Willians: Essa pergunta sinceramente é digna de uma apresentação de quatro horas, mas para resumir alguns dos principais problemas que encontramos — a ideia de espaço infinito em realidade virtual é um certo tipo de mito. Somos criaturas preguiçosas e boa parte do tempo não queremos girar em uma cadeira ou virar nosso pescoço em quase 180º para escolher uma opção no menu. Quando começamos a desenvolver EVE: Valkyrie, tínhamos a ideia de criar um imenso planetário em realidade virtual, os planetas poderiam ser selecionados ao olhar para eles e mais dados seriam mostradas antes de um zoom para os detalhes — como modos de jogo e seleção de naves. Assim que começamos a adicionar mais conteúdo, esses planetas ficaram ainda mais distantes (no menu) e requeriam mais esforço físico. Foi com isso que decidimos optar para uma interface que traz a informação para o jogador ao invés de fazer com que ele vá até ela.
Na questão de controlar a nave em si, descobrimos que quanto mais geometria física (objetos, traços da nave) colocávamos em volta do jogador, mais confortáveis eles se sentiam durante o combate. É uma questão de focar a mente (e os olhos) em um objetivo para prevenir o jogador de sentir uma sobrecarga visual e algo próximo a uma sensação de vertigem.
Para chegar a essa solução também testamos diferentes variações da mira (e como elas eram animadas) para que os olhos do jogador fossem guiados e ficassem focados no próximo oponente. Pilotar e realizar manobras é muito mais confortável quando o jogador está ciente que ele persegue um alvo. Usar traço de luz atrás dos foguetes das naves também foi muito importante para isso, já que criam um elemento de previsibilidade para as perseguições.
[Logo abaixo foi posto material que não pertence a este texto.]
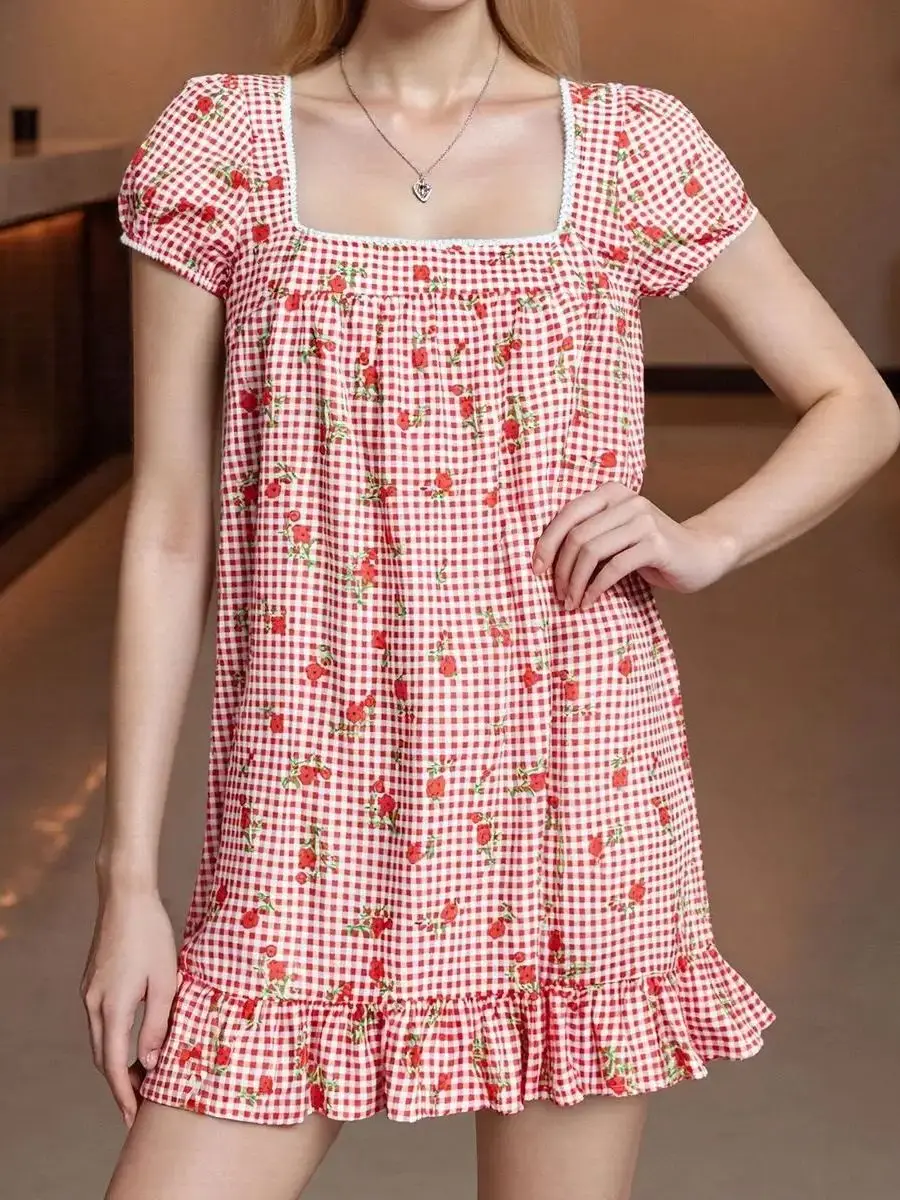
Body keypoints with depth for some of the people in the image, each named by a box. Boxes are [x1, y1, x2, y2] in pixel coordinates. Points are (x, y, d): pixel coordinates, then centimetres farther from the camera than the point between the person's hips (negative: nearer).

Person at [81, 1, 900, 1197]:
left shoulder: (634, 145, 2)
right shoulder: (219, 138, 2)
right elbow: (168, 525, 1)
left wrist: (705, 542, -7)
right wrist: (129, 876, -2)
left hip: (574, 796, 1)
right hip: (317, 818, 0)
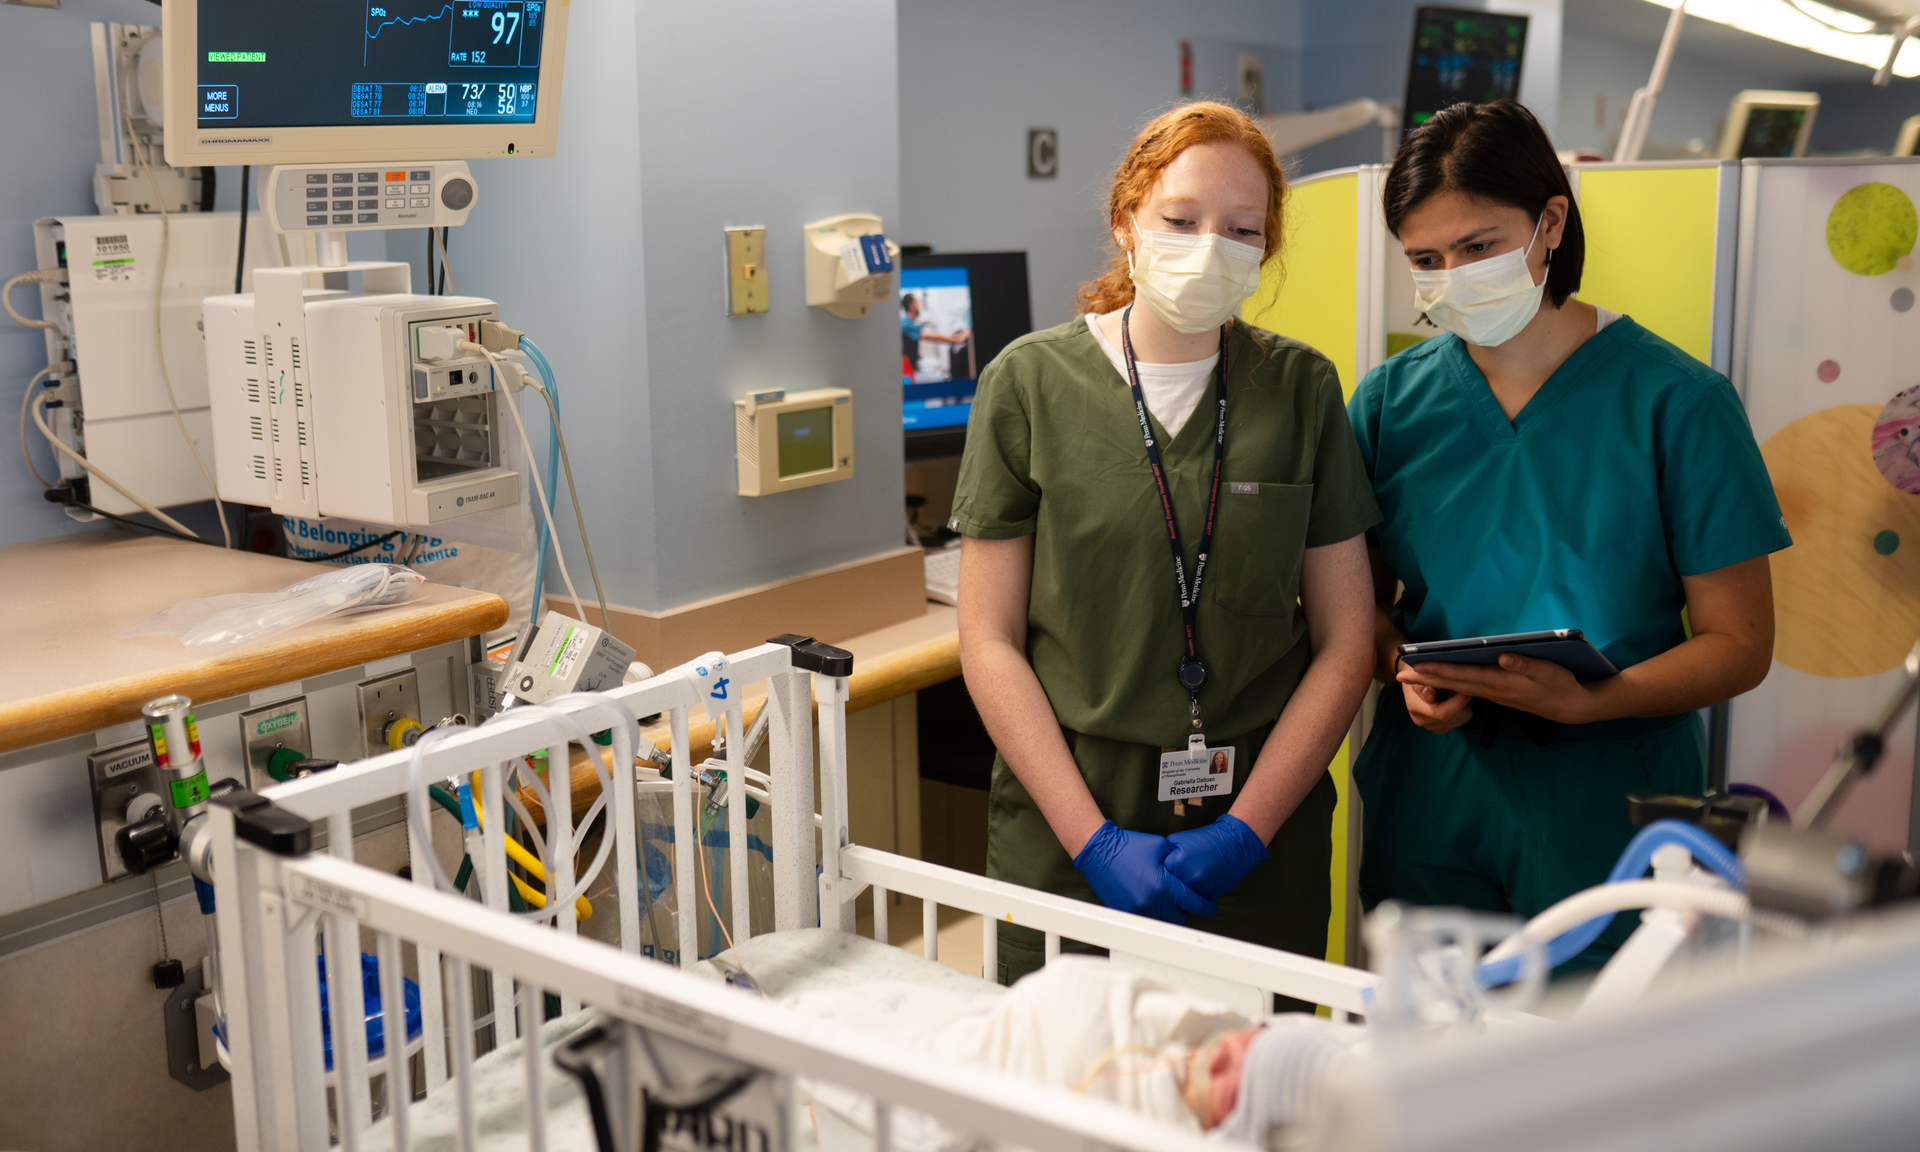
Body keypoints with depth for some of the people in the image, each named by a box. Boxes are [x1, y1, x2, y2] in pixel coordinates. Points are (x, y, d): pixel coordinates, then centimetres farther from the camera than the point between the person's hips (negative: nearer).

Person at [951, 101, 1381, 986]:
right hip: (1066, 828, -1)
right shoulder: (1030, 383, -2)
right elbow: (990, 642, -3)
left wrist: (1247, 828, -9)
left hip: (1262, 825, 1)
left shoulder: (1302, 389, 2)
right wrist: (1094, 838, -10)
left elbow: (1345, 640, 2)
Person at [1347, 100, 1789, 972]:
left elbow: (1739, 644, -5)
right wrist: (1404, 670, -10)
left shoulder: (1676, 401, -5)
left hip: (1611, 829, -2)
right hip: (1427, 816, 3)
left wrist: (1581, 699, -20)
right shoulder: (1391, 400, 4)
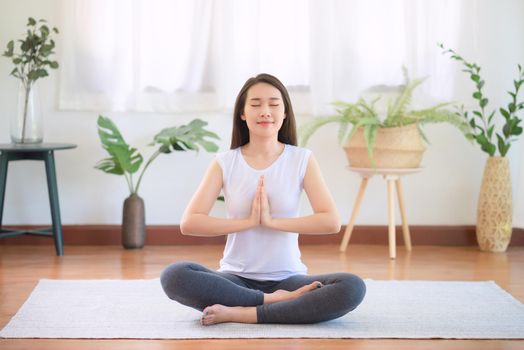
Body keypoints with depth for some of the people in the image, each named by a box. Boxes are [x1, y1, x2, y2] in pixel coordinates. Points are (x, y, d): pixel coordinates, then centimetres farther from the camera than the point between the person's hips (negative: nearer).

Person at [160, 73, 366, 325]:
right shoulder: (225, 163, 1)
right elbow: (189, 223, -9)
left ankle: (239, 313, -26)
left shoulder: (302, 160, 2)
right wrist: (249, 221, -15)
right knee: (173, 276, -29)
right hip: (237, 279, 0)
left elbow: (331, 221, -9)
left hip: (287, 278, 0)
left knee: (352, 288, -29)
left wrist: (272, 221, -15)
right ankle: (274, 301, -22)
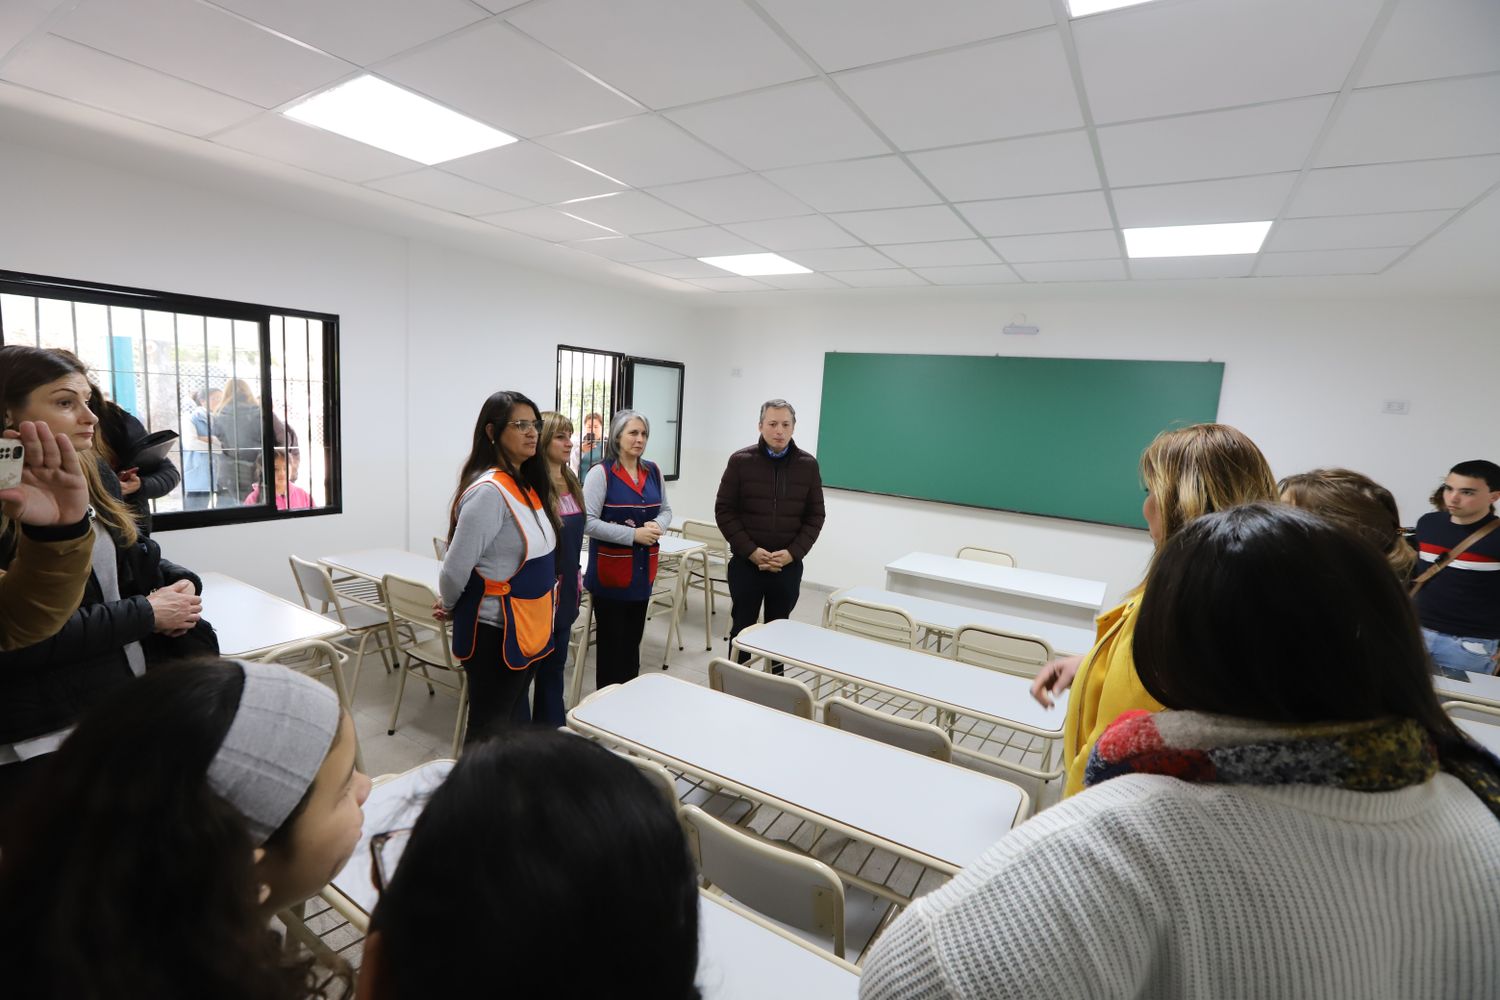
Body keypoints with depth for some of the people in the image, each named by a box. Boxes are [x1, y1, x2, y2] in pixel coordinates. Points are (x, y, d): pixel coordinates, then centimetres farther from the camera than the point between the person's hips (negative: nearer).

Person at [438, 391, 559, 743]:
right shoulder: (489, 491, -22)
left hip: (528, 628, 8)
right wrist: (449, 608, -1)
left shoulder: (528, 485, 6)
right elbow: (456, 568, -18)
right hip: (496, 632, -8)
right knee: (488, 730, 8)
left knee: (509, 721, 22)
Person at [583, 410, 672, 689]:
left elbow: (666, 510, 14)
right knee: (611, 641, 6)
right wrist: (633, 534, -22)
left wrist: (657, 525, -9)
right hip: (611, 570, -5)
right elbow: (587, 522, -19)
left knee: (633, 639, 17)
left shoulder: (653, 471, 6)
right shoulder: (601, 473, -12)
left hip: (643, 569, 6)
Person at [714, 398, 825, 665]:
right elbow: (724, 511, -4)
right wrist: (751, 551, -13)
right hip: (745, 563, -1)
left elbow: (815, 516, 3)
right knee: (743, 627, 8)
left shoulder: (808, 465, 1)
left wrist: (793, 552, -10)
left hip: (789, 566, 2)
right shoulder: (740, 461, -4)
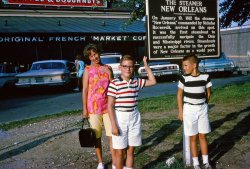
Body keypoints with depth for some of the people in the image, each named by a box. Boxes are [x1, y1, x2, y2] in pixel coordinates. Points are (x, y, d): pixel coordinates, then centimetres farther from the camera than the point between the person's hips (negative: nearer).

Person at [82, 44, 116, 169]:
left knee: (112, 135, 1)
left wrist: (109, 75, -6)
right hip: (93, 108, -1)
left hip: (108, 106, 1)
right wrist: (84, 108, -5)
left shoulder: (108, 68, 6)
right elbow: (85, 90, -2)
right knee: (97, 136, 8)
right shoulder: (88, 70, 0)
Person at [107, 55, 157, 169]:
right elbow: (110, 106, -9)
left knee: (130, 150, 14)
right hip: (120, 118, -4)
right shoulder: (114, 83, -10)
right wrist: (114, 125, -13)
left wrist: (146, 65, 10)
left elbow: (153, 81, 16)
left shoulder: (137, 81, 5)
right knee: (120, 152, 6)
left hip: (134, 118, 4)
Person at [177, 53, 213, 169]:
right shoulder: (184, 78, -9)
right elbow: (179, 95, -3)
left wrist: (203, 104, 11)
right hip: (189, 110, -1)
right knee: (193, 137, 6)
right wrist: (180, 111, -4)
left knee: (202, 136, 9)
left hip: (202, 109, 1)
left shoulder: (205, 77, -6)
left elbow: (208, 93, 8)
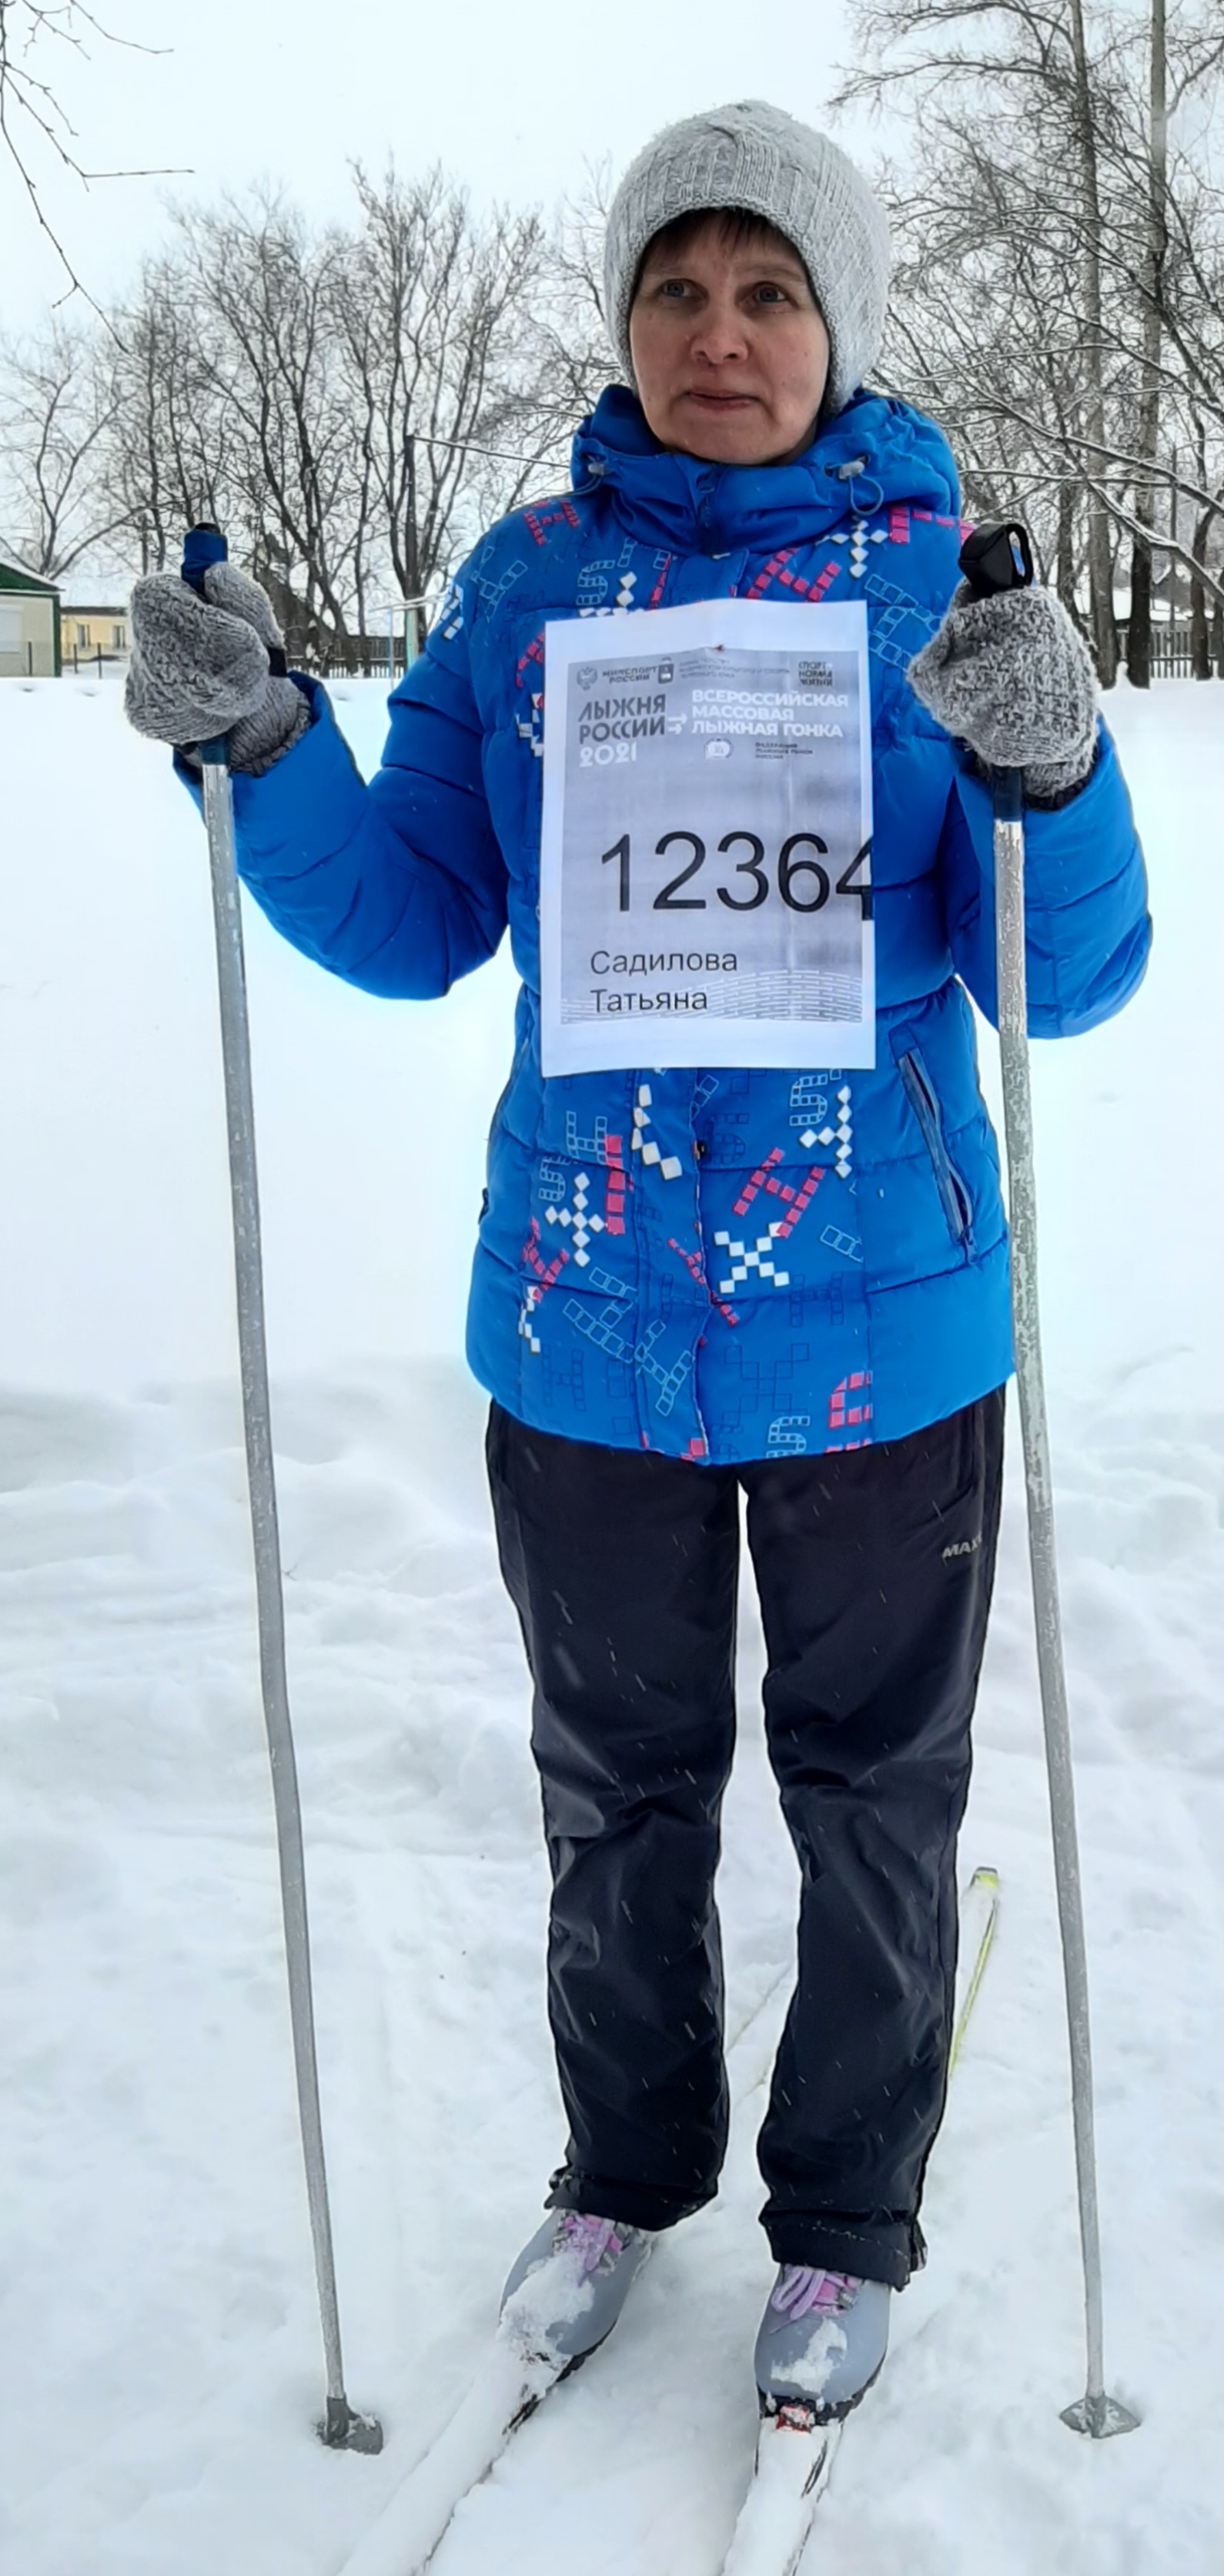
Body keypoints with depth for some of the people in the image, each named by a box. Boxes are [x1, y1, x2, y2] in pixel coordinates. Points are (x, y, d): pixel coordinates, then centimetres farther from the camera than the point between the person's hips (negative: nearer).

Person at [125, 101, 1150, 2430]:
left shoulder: (947, 582, -4)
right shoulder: (530, 579, 2)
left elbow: (1064, 977, -9)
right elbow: (413, 927, 2)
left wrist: (1049, 772, -29)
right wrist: (265, 749, -15)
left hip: (881, 1315, -1)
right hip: (585, 1318, 2)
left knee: (872, 1797, 14)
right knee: (618, 1787, 19)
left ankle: (846, 2216, 37)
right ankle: (627, 2165, 43)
Outras descobertas ocorreram quando tentamos diferentes combinações de movimento e velocidade da nave. Por exemplo, uma nave em constante movimento é uma experiência em realidade virtual mais confortável do que uma nave que para completamente. É por isso que no jogo, ao colidir com a nave, ela “quica” de volta ou apenas rebate de um objeto ao invés de parar. Também evitamos qualquer tipo de movimento lateral, já que é outra causa muito comum para possíveis situações de enjoo em realidade virtual.
Lucas: Enquanto que eu adoro as suas mecânicas e movimentação, eu ainda sinto que os usuários de PC, ainda mais aqueles que usam mouse e teclado e não usam um headset de realidade virtual estão consideravelmente restringidos em visão. Vocês planejam implementar suporte a periféricos como o TrackIR ou implementar uma solução de câmera que segue o alvo similar ao de War Thunder?
Willians: Sim, na realidade estamos trabalhando em implementar suporte tanto ao TrackIR como o Tobii Eye Tracker neste momento. Estou bastante otimista que suporte a ambas as funções estarão no ar em breve. Também estamos desenvolvendo mais configurações para mouse e teclado que apliquem movimento contínuo (assim reduzindo a necessidade de movimentar tanto o mouse) e aumentando suporte a um número maior de manches. Enquanto que Eve: Valkyrie – Warzone não é um simulador, queremos que a comunidade consiga jogá-lo com a maior combinação de periféricos possíveis.
Lucas: Muito obrigado pelo seu tempo.